Texte extrait -
--------------------------------

Dans les Pyrénées,
« la présence de l'ours
et celle des troupeaux
sont compatibles »
Photo Iroz Gaizka. AFP
Les éleveurs peuvent-ils coexister avec un plantigrade ? Depuis la mort par balles d’un animal début juin en Ariège, la question a pris une tournure dramatique. Mais certains agriculteurs affirment qu’il est tout à fait possible d’éviter les attaques de troupeaux.
Cet acte de braconnage rare, qui fait l’objet d’une enquête
de gendarmerie, d’une plainte de l’Etat et de vingt associations
écologistes qui se sont déclarées ce mercredi, témoigne de la complexité
de vivre au côté de l’animal. Et, cependant, tous les éleveurs et
bergers ne sont pas contre sa présence dans les montagnes. Certains
affirment même qu’ils peuvent travailler dans les estives, ces pâturages
en altitude, sans être l’objet de prédations.
Des moyens de protection indispensables
Depuis dix ans, l’éleveur Olivier Maigre et sa femme Elise
Thébault, bergère, travaillent en Béarn. Une zone jamais désertée par
l’ours. Lorsqu’ils montent en estive dans la vallée d’Aspe, le troupeau
de brebis qu’ils surveillent (environ 400 bêtes) est accompagné par au
moins trois personnes et quatre patous, les chiens de dissuasion.
Olivier Maigre sait que l’ours reste une menace pour ses bêtes. Après
les avoir observées toute la journée, il les installe dans un parc fermé
par des clôtures électrifiées durant la nuit. « Les subventions apportées par l’Etat facilitent la mise en place de ces dispositifs »,
souligne l’éleveur. En effet, depuis 2018, si l’on travaille dans un
territoire où la présence de l’ours est avérée, les patous, leur
nourriture, les clôtures et le gardiennage sont pris en charge à 80%.

--------------------------------

Données fournies -
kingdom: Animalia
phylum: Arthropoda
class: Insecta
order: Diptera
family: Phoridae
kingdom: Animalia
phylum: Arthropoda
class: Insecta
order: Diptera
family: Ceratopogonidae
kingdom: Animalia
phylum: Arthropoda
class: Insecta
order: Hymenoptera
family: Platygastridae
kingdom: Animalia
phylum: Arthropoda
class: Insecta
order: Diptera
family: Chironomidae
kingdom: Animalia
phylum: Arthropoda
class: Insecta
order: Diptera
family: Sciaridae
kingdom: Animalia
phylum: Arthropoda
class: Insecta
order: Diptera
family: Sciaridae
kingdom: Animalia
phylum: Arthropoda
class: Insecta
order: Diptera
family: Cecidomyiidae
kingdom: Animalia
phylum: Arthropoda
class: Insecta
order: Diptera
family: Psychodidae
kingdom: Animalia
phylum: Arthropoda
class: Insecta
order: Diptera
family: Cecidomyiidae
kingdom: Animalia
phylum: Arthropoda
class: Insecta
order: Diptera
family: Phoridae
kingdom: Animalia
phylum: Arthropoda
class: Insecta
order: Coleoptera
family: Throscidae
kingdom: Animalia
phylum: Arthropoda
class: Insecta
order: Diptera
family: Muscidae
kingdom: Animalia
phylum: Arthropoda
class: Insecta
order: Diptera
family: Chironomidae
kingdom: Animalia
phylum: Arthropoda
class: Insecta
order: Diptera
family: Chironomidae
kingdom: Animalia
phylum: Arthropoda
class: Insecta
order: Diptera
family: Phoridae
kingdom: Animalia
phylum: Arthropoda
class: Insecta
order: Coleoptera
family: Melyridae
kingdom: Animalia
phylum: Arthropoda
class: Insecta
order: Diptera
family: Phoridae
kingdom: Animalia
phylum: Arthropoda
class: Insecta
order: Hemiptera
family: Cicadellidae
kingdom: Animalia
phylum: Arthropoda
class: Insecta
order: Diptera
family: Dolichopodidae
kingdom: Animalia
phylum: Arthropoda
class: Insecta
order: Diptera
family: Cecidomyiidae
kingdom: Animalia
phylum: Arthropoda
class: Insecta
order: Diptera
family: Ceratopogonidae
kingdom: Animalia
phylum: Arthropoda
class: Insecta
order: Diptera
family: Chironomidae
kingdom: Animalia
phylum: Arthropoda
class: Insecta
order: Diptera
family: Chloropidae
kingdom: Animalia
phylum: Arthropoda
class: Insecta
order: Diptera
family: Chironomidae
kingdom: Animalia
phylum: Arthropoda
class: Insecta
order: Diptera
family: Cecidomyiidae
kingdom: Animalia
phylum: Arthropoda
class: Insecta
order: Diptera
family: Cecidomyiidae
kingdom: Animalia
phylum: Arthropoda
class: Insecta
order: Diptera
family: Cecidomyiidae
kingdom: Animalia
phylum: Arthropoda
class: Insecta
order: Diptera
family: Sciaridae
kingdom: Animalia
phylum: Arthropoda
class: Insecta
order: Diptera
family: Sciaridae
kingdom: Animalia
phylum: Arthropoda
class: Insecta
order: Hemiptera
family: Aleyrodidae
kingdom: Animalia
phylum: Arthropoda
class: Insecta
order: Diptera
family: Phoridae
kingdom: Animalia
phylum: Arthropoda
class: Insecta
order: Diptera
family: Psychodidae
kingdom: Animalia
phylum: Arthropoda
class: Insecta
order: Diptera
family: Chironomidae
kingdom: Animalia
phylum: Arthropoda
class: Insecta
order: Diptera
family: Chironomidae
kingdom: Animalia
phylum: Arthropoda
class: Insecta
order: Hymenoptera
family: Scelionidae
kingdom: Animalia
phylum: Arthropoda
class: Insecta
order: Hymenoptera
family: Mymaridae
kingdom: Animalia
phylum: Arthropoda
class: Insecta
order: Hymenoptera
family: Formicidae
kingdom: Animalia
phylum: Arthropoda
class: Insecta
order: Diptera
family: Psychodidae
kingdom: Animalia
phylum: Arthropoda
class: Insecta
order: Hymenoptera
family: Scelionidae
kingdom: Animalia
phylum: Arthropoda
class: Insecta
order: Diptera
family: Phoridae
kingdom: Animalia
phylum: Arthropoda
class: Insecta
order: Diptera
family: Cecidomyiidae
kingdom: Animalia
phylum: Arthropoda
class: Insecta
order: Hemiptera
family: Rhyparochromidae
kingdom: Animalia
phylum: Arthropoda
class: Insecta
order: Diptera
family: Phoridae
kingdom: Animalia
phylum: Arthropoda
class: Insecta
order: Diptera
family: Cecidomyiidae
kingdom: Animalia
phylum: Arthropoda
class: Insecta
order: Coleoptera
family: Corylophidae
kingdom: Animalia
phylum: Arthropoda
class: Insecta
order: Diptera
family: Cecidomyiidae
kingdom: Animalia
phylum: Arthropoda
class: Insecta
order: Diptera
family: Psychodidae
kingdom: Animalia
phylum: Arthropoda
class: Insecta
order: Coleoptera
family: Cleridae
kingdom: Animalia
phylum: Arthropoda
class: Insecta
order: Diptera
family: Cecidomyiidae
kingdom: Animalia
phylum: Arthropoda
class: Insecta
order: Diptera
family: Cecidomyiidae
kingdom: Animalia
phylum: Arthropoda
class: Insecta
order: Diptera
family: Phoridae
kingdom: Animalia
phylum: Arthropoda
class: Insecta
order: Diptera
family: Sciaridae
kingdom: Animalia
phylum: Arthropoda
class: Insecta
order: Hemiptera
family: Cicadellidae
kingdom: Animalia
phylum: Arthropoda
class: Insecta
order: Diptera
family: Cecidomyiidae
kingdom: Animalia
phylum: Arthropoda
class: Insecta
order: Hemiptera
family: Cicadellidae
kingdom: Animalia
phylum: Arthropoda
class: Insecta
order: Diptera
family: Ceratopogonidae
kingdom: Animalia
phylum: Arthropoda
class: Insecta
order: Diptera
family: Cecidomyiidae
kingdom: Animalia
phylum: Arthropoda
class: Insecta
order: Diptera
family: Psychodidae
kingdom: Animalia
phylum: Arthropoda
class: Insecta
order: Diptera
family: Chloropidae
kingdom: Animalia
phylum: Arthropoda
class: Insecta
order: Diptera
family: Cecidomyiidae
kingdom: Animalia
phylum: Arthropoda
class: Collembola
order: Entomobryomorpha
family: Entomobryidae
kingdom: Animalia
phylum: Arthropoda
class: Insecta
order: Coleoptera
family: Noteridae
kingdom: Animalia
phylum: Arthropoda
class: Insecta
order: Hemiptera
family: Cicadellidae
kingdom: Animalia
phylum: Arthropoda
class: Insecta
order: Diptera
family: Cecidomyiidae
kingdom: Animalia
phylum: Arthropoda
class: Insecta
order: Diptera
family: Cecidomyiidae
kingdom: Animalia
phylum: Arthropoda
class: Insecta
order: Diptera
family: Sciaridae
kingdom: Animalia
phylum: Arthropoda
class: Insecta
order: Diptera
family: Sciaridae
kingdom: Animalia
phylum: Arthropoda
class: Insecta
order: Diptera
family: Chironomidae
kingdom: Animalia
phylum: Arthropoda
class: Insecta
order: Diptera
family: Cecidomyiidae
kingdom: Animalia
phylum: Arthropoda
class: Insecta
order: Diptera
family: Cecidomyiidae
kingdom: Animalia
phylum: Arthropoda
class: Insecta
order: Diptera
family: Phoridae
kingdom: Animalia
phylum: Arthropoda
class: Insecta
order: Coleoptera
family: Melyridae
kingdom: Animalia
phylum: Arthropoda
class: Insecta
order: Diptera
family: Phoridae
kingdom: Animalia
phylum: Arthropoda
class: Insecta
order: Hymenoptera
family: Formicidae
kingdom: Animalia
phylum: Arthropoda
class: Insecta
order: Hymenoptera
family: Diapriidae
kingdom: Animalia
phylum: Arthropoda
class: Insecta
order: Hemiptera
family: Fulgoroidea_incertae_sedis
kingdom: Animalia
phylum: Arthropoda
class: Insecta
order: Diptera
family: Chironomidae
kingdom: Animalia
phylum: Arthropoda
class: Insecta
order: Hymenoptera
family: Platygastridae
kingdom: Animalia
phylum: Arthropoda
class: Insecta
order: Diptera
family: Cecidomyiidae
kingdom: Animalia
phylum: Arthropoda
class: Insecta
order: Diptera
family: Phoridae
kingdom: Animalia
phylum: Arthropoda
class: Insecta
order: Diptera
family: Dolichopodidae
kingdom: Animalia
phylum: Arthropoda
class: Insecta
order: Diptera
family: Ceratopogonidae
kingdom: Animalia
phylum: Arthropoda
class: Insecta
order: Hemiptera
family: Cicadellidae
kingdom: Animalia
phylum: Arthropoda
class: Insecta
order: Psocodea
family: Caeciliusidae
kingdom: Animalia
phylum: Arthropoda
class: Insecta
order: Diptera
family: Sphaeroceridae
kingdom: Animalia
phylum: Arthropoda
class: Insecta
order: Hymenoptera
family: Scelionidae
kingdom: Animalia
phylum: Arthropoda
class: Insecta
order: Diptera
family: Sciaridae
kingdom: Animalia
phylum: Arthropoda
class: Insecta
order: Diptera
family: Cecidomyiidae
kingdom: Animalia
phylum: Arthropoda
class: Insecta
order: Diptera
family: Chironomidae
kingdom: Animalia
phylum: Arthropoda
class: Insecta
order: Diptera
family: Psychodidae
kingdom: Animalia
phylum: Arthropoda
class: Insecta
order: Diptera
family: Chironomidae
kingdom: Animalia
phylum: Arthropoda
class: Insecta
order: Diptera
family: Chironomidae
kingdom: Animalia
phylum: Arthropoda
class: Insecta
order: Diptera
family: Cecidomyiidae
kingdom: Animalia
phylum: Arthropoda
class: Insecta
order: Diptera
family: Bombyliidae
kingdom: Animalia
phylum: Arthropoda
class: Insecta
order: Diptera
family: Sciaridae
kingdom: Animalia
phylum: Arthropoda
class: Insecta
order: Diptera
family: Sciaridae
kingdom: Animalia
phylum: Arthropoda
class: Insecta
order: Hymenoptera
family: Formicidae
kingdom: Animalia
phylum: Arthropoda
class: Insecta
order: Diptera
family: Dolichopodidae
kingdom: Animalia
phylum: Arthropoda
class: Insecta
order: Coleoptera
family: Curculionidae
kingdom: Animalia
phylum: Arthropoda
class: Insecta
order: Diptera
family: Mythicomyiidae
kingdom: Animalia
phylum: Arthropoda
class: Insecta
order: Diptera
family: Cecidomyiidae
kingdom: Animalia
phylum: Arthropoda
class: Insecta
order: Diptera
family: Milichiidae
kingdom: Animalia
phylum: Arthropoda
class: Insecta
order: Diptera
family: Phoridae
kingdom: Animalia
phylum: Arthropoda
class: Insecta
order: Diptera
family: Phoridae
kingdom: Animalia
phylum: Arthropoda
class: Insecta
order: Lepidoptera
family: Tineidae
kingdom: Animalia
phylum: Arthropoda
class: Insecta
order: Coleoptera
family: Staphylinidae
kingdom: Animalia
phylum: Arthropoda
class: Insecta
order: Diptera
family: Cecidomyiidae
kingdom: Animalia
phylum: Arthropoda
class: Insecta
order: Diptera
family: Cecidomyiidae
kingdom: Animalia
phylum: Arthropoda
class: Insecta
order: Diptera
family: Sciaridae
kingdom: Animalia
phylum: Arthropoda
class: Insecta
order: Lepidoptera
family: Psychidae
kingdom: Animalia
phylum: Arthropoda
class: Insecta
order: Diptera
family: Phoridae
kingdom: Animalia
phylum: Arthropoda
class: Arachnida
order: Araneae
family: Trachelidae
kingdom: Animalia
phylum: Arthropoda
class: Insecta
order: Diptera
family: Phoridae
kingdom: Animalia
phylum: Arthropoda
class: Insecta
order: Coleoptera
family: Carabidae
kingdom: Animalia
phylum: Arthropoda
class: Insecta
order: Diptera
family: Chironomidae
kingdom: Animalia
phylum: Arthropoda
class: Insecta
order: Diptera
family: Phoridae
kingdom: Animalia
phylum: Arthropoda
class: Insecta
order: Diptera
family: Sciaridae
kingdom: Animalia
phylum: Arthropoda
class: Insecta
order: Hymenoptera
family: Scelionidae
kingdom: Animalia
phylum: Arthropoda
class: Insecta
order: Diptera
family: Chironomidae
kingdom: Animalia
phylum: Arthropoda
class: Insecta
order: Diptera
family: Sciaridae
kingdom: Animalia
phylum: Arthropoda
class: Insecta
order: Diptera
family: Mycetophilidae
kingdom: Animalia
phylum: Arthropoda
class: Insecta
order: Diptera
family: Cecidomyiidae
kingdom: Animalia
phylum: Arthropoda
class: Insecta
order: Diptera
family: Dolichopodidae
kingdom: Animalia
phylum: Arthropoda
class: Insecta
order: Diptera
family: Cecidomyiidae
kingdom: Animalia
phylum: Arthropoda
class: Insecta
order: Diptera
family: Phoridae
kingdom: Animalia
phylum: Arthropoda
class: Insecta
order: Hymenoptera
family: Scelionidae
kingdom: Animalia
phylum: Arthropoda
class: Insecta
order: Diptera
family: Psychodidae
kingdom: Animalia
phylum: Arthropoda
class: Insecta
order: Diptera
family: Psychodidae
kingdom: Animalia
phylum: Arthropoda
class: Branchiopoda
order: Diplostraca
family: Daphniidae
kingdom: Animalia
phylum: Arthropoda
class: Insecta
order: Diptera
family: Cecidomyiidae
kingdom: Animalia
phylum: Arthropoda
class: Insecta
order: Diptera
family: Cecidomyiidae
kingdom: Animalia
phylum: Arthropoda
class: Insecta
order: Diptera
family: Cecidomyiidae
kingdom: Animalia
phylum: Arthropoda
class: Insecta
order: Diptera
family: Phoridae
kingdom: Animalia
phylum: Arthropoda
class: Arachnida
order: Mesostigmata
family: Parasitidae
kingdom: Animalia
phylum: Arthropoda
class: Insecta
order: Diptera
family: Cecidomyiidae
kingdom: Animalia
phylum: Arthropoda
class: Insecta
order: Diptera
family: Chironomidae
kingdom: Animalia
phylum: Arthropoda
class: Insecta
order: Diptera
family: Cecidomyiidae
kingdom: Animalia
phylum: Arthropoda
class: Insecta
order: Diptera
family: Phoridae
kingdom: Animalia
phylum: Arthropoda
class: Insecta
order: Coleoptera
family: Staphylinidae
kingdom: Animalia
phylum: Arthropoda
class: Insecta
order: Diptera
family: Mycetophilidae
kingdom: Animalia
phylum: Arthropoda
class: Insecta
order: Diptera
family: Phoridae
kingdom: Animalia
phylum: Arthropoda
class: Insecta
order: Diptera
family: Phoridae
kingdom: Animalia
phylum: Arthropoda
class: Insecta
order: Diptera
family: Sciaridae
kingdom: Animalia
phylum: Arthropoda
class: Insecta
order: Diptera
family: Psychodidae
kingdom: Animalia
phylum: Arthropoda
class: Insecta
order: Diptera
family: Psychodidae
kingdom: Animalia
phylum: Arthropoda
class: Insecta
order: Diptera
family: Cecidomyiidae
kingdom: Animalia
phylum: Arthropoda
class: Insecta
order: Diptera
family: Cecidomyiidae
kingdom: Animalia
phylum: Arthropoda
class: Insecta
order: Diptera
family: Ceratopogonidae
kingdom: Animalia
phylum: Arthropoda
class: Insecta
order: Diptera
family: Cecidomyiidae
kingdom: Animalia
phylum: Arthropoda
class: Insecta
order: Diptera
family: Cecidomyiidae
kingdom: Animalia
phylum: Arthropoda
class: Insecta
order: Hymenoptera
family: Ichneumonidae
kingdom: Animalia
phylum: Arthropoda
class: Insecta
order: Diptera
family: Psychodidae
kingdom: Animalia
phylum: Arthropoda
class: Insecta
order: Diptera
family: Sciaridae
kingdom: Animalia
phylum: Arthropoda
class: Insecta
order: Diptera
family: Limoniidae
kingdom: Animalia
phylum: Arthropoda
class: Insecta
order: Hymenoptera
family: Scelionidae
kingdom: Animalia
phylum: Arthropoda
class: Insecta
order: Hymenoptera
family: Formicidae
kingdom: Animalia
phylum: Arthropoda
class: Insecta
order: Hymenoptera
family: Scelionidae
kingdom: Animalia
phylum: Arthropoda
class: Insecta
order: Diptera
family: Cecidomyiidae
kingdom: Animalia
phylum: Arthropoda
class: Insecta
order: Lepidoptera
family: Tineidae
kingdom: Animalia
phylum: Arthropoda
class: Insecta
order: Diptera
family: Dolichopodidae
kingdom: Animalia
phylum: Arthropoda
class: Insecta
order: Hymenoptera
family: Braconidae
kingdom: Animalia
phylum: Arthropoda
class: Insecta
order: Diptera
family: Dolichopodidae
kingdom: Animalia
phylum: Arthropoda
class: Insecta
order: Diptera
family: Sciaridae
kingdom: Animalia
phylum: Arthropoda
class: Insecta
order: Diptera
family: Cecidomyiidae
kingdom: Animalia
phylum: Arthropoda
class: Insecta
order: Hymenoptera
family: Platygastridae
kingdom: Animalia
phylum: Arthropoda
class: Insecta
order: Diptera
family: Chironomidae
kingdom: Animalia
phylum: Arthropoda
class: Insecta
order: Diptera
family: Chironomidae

--------------------------------

Consigne 1 -
Répondez à ces questions d'après le texte extrait :
(a) Combien de bêtes compte environ le troupeau de brebis surveillé par Olivier Maigre et Elise Thébault ?
(b) Combien d'associations écologistes ont porté plainte ?
(c) À quel pourcentage les patous, leur nourriture, les clôtures et le gardiennage sont-ils pris en charge depuis 2018 ?
Consigne 2 -
Dites si chacune de ces affirmations s'accorde avec le texte extrait, en citant les mots qui tranchent :
(a) Olivier Maigre et Elise Thébault travaillent en Béarn depuis dix ans.
(b) La nuit, les brebis restent libres dans l'estive.
(c) Les patous sont des chiens de dissuasion.

Corrigé complet 1 -
(a) Environ 400 bêtes.
(b) Vingt associations.
(c) À 80 %.

Corrigé complet 2 -
(a) Oui : « Depuis dix ans, l’éleveur Olivier Maigre et sa femme Elise Thébault, bergère, travaillent en Béarn ».
(b) Non : « il les installe dans un parc fermé par des clôtures électrifiées durant la nuit ».
(c) Oui : « quatre patous, les chiens de dissuasion ».